Your instructions: Which lines run from the one containing "text [0, 1381, 1240, 1706]" through the end of the material? Reproduce them exactly.

(Source information Opens)

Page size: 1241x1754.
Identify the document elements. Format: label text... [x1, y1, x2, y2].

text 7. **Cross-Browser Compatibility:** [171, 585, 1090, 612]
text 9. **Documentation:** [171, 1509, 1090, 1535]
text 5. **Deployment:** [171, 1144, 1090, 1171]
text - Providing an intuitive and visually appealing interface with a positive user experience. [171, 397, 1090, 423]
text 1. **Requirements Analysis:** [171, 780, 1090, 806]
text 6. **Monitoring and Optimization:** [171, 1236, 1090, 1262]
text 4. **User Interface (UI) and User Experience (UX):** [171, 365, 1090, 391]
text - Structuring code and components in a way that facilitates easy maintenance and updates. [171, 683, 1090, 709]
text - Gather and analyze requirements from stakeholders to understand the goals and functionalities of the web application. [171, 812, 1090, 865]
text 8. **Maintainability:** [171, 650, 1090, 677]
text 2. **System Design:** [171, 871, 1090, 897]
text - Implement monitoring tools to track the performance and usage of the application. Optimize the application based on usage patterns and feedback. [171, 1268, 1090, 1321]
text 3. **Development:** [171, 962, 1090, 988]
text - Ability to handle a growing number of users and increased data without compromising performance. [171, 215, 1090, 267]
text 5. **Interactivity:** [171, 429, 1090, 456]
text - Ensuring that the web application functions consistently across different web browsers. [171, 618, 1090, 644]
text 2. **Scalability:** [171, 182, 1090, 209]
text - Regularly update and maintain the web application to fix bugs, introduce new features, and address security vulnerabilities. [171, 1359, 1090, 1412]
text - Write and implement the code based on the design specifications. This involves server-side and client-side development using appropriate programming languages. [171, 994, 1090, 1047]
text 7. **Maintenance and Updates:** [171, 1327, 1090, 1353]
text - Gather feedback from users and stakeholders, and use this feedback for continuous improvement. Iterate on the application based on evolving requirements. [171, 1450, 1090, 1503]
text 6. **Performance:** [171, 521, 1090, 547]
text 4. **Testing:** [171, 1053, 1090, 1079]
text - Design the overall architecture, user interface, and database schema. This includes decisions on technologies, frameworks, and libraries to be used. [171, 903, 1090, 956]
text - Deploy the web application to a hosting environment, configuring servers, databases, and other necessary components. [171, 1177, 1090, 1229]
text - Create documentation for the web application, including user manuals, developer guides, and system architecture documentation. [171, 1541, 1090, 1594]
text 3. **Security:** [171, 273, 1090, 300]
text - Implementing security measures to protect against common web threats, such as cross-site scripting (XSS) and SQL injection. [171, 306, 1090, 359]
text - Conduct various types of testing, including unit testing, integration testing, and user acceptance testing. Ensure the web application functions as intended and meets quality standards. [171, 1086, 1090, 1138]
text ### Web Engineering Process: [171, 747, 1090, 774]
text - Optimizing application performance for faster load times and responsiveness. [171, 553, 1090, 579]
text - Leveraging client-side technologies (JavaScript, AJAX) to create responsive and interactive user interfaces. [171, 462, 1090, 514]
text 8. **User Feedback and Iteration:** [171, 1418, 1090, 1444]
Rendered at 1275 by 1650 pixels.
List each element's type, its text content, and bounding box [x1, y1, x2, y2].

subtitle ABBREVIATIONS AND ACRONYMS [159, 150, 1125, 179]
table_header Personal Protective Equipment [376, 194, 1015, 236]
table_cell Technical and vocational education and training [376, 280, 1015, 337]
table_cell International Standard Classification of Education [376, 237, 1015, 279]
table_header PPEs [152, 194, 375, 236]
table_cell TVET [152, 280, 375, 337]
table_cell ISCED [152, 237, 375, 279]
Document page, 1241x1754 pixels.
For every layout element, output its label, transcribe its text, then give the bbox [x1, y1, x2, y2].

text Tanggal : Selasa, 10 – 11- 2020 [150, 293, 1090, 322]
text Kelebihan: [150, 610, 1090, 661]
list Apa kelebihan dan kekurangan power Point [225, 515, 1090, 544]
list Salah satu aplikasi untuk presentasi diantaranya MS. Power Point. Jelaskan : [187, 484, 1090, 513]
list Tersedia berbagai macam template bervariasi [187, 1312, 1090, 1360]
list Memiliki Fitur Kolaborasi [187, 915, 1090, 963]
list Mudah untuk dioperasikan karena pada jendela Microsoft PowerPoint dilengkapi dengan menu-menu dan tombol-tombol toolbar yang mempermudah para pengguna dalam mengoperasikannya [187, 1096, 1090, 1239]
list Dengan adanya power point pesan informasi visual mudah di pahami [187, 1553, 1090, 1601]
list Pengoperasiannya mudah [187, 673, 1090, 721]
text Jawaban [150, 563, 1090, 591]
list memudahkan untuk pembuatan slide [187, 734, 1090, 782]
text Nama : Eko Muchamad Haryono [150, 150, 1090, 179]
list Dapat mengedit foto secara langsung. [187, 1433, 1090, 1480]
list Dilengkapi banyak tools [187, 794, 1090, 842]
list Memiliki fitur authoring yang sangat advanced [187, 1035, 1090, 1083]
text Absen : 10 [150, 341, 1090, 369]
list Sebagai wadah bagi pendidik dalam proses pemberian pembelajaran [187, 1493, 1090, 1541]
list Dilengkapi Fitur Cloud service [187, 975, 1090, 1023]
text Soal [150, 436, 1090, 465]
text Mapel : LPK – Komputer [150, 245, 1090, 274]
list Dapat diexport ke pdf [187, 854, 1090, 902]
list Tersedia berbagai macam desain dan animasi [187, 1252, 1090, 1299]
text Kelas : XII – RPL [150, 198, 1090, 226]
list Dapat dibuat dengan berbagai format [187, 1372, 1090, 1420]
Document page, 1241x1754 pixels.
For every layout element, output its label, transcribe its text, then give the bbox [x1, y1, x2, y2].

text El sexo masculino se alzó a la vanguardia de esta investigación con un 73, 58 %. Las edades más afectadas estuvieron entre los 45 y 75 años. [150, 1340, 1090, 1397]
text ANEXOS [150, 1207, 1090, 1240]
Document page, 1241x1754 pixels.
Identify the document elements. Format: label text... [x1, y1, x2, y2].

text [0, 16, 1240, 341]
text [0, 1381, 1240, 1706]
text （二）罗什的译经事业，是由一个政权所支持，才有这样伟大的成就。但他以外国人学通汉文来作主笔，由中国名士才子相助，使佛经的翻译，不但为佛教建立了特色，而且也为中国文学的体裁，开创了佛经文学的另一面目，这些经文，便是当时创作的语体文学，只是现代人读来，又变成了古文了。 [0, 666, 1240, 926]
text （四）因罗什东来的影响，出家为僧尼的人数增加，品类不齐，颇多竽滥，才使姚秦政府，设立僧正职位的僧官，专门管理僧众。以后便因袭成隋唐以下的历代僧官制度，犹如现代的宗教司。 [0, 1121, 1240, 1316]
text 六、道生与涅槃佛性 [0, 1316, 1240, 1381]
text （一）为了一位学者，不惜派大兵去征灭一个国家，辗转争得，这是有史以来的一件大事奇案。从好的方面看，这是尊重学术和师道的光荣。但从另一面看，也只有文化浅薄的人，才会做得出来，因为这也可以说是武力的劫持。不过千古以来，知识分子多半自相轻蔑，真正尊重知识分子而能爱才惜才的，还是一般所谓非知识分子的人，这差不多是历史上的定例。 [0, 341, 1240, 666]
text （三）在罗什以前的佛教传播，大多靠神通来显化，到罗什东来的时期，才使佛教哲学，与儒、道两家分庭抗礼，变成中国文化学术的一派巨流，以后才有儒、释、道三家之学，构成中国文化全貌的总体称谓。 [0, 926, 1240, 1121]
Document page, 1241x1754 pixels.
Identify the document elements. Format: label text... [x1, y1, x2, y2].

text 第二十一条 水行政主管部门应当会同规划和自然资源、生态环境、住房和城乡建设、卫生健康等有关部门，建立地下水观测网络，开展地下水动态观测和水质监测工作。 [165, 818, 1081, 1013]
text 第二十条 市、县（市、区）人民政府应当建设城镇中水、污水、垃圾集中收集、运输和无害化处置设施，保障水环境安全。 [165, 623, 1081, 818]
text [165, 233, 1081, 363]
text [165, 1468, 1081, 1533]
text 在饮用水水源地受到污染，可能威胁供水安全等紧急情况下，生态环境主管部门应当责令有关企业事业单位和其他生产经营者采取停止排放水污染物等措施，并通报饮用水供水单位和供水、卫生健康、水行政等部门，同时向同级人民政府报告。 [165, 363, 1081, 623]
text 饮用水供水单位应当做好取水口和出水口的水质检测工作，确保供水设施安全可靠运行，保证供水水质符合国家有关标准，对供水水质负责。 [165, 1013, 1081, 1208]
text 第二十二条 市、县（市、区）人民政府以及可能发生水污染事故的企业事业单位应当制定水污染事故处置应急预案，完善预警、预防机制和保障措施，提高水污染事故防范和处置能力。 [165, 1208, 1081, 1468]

(Source information Closes)

Task result:
text [0, 1381, 1240, 1706]
text （二）罗什的译经事业，是由一个政权所支持，才有这样伟大的成就。但他以外国人学通汉文来作主笔，由中国名士才子相助，使佛经的翻译，不但为佛教建立了特色，而且也为中国文学的体裁，开创了佛经文学的另一面目，这些经文，便是当时创作的语体文学，只是现代人读来，又变成了古文了。 [0, 666, 1240, 926]
text （四）因罗什东来的影响，出家为僧尼的人数增加，品类不齐，颇多竽滥，才使姚秦政府，设立僧正职位的僧官，专门管理僧众。以后便因袭成隋唐以下的历代僧官制度，犹如现代的宗教司。 [0, 1121, 1240, 1316]
text 六、道生与涅槃佛性 [0, 1316, 1240, 1381]
text （一）为了一位学者，不惜派大兵去征灭一个国家，辗转争得，这是有史以来的一件大事奇案。从好的方面看，这是尊重学术和师道的光荣。但从另一面看，也只有文化浅薄的人，才会做得出来，因为这也可以说是武力的劫持。不过千古以来，知识分子多半自相轻蔑，真正尊重知识分子而能爱才惜才的，还是一般所谓非知识分子的人，这差不多是历史上的定例。 [0, 341, 1240, 666]
text （三）在罗什以前的佛教传播，大多靠神通来显化，到罗什东来的时期，才使佛教哲学，与儒、道两家分庭抗礼，变成中国文化学术的一派巨流，以后才有儒、释、道三家之学，构成中国文化全貌的总体称谓。 [0, 926, 1240, 1121]
Document page, 1241x1754 pixels.
Identify the document elements. Format: label text... [x1, y1, x2, y2].

text 第二十一条 水行政主管部门应当会同规划和自然资源、生态环境、住房和城乡建设、卫生健康等有关部门，建立地下水观测网络，开展地下水动态观测和水质监测工作。 [165, 818, 1081, 1013]
text 第二十条 市、县（市、区）人民政府应当建设城镇中水、污水、垃圾集中收集、运输和无害化处置设施，保障水环境安全。 [165, 623, 1081, 818]
text [165, 233, 1081, 363]
text [165, 1468, 1081, 1533]
text 在饮用水水源地受到污染，可能威胁供水安全等紧急情况下，生态环境主管部门应当责令有关企业事业单位和其他生产经营者采取停止排放水污染物等措施，并通报饮用水供水单位和供水、卫生健康、水行政等部门，同时向同级人民政府报告。 [165, 363, 1081, 623]
text 饮用水供水单位应当做好取水口和出水口的水质检测工作，确保供水设施安全可靠运行，保证供水水质符合国家有关标准，对供水水质负责。 [165, 1013, 1081, 1208]
text 第二十二条 市、县（市、区）人民政府以及可能发生水污染事故的企业事业单位应当制定水污染事故处置应急预案，完善预警、预防机制和保障措施，提高水污染事故防范和处置能力。 [165, 1208, 1081, 1468]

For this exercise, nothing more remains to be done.